For those of you who don't know Fumito Ueda, you're really missing out. He might be one of the greatest minds working in the gaming industry today. His first project was ICO, which really defied just about every stereotype you could make of video gaming. ICO was not about providing you stellar gameplay sequences or visceral combat or seat-of-your-pants action. It wasn't about bombarding you with 40+ hours of dialogue in a desperate attempt to attach you to characters as if you were reading a novel. ICO was about subtlety; it was a mastery of several tiny elements, body gestures and flowing movements, enabling a gamer to develop a touching bond not through the overt telling of emotion but rather through the mere ability to watch a young girl run around an ancient windmill, feeling the crushing despair and isolation when she was far away, feeling a moment of happiness as your avatar held her hand and led her to safety. ICO was a triumph of minimalism. The story was nothing more than a fairy tale that was only vaguely alluded to, the evil forces nothing more than shadows, your weapon only a stick and childlike determination.

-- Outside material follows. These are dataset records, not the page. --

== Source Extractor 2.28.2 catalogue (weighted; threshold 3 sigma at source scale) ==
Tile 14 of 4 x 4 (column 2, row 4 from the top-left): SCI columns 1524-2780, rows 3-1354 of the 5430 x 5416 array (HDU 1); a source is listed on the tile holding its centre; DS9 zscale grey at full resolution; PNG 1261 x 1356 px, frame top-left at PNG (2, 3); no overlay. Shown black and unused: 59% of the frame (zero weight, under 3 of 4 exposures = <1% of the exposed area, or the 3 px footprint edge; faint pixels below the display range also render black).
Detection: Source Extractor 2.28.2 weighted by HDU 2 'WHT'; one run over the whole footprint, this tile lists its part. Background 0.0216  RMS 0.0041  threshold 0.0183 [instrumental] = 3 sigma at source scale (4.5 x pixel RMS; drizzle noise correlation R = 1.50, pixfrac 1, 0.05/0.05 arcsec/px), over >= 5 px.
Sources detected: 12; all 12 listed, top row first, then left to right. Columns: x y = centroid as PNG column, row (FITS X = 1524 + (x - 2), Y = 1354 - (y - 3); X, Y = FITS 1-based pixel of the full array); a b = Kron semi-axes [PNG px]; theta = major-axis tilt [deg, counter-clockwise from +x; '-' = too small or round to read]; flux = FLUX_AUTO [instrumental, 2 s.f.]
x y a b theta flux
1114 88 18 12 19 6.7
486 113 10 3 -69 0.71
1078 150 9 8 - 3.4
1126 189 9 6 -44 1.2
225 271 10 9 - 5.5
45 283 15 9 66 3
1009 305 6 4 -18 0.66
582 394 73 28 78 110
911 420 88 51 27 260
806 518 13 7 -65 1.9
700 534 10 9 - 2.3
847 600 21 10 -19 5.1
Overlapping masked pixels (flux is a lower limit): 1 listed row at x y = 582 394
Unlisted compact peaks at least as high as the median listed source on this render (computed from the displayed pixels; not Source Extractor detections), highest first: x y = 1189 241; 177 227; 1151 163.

The aging, decrepit castle was perfectly evocative of a mood of decay and destruction; the soothing music that barely played as you sat down and rested to save your game was dreamlike and ethereal; the game itself felt less like a videogame and more like an odyssey, an enduring adventure that you were blessed with the opportunity to undertake.

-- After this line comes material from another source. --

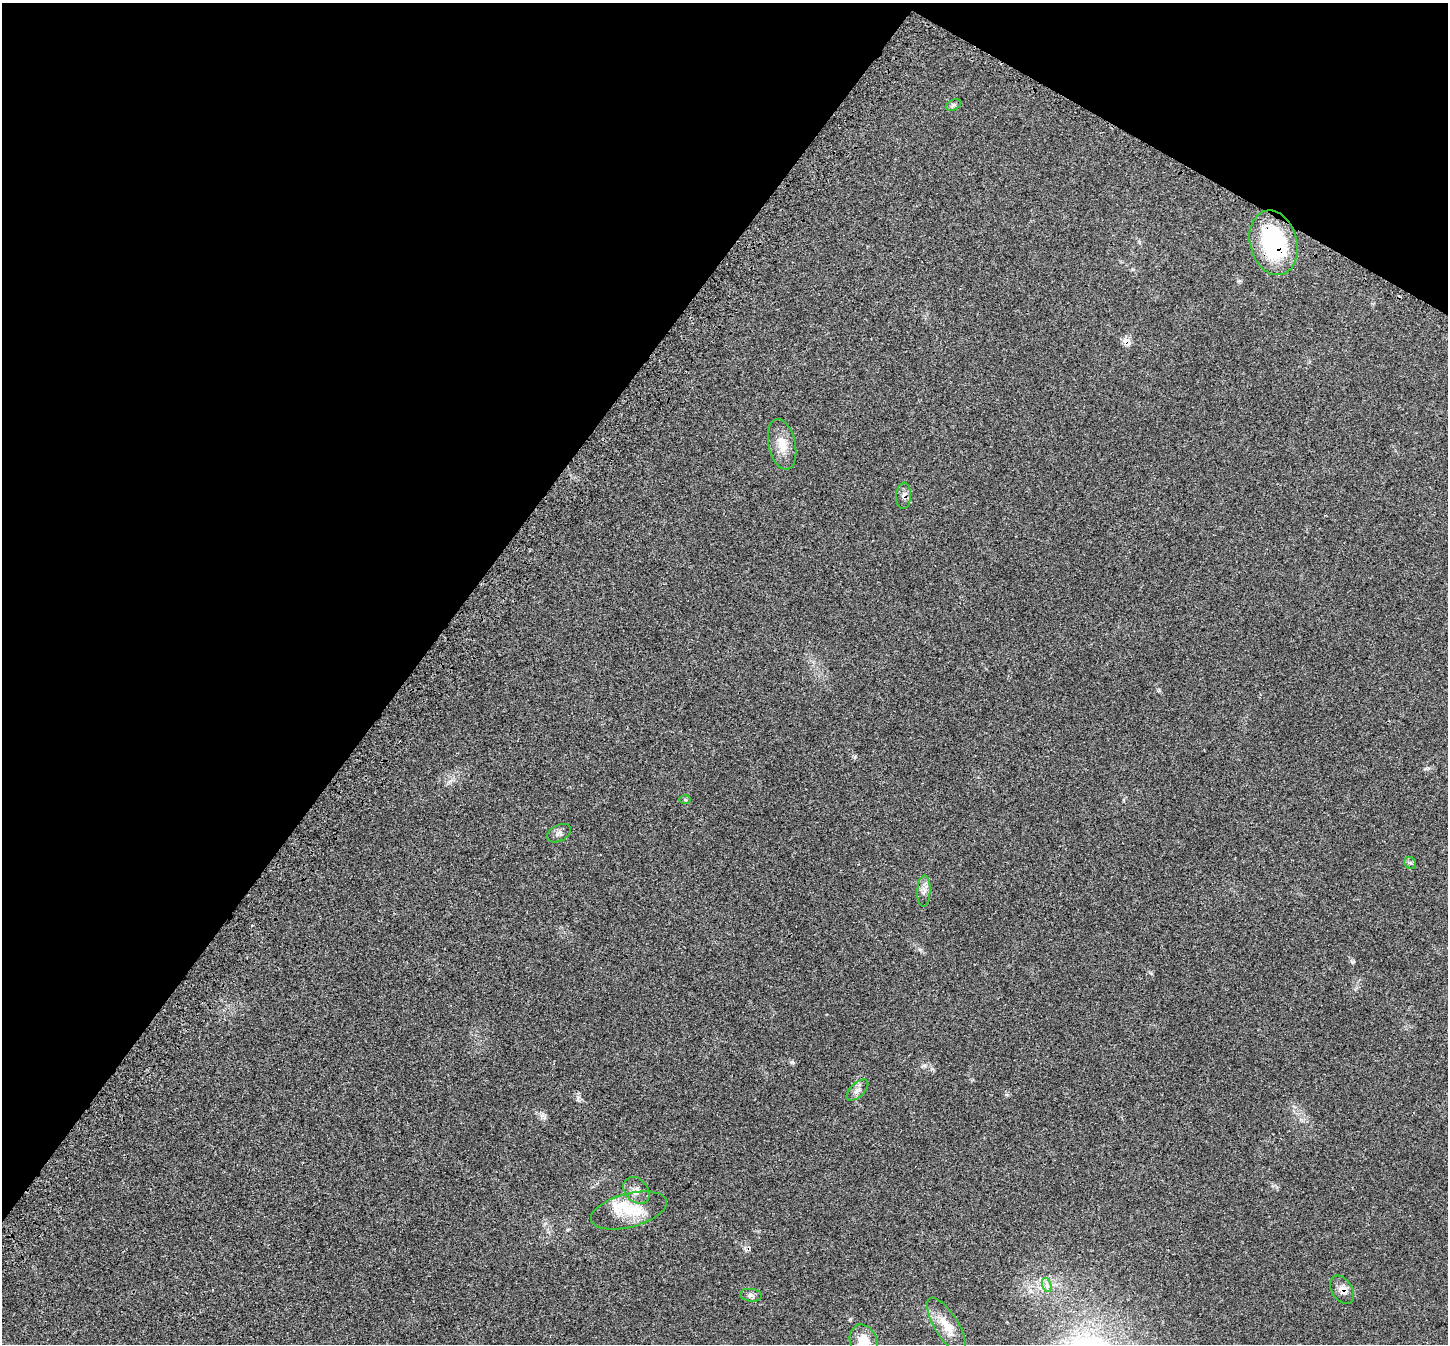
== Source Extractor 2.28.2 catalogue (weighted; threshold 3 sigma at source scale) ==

...It remains one of my favorite games to this very day.

More of you are familiar with Shadow of the Colossus. Shadow traded in ICO's puzzles for the more traditional kind of visceral combat we associate with the genre, yet it completely subverted every expectation we could possibly have as gamers as to the nature of the ensuing fights. In Shadow, the avatar did not fight minions to gain arbitrary levels, but instead fought a series of grueling boss battles against foes that frankly put God of War to shame in its scale and intensity. The world itself was massive, a series of gorgeous landscapes to explore. The colossi were incredible. The music was astounding. Your bond with Yorda was replaced with one for a horse, and goddamn it, that horse left me more choked up than characters in role-playing games with substantially more development and pages upon pages of dialogue.

Whereas ICO was morally clear, Shadow was nebulous, the lines of good and evil blurred beyond recognition. But both games made you think. Both left enduring impressions that lasted long after the ending credits.

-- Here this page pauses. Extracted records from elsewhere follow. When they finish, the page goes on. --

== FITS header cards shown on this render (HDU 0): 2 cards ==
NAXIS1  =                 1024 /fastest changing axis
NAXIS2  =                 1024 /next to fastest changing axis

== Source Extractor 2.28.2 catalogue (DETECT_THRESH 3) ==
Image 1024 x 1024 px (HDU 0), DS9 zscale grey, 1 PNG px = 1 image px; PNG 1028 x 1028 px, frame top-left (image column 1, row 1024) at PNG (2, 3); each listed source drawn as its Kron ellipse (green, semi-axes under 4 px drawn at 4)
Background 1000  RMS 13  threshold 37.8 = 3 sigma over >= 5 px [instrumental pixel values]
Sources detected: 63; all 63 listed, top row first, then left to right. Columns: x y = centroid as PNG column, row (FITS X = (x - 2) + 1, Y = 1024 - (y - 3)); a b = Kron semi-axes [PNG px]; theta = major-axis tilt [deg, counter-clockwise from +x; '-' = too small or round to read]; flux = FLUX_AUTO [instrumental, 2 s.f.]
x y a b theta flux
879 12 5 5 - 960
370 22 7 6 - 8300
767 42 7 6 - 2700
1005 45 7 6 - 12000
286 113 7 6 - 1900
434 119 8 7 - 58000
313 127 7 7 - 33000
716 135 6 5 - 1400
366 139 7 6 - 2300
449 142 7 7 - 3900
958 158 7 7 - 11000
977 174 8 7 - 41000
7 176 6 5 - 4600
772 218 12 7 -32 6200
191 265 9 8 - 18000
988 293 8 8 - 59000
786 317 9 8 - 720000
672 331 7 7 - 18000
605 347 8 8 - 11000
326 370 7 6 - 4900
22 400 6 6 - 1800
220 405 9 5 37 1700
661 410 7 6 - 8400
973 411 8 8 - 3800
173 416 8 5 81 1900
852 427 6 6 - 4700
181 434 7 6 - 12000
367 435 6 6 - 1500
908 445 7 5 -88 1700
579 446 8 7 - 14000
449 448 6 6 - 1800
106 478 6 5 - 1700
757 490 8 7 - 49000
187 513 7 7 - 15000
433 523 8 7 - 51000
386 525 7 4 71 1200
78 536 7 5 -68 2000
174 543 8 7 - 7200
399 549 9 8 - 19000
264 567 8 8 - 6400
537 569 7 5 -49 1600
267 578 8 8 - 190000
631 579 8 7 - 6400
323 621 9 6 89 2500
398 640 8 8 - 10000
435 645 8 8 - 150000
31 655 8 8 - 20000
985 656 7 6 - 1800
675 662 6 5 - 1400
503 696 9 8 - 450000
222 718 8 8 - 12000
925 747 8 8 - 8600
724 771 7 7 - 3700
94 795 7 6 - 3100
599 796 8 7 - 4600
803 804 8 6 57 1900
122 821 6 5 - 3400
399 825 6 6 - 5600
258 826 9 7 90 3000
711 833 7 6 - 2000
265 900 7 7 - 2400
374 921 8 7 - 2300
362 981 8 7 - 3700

So now here comes Ueda again, with an absolutely adorable looking animal named "Trico" whose non-verbal mannerisms are just so well defined. The boy and the monster are just both so expressive. Their actions, their mere movements, their eyes and hands tell their stories, who they are, how they act, how they feel about each other.

...I am going to flood my apartment with the salty water of my tears upon finishing this game, and I cannot wait for it.

Also, damn, the fall and winter of 2011 is going to be an incredible time to own a PS3. Between TLG, ME3 and Uncharted 3, I am going to flunk out that semester, and I will not even care.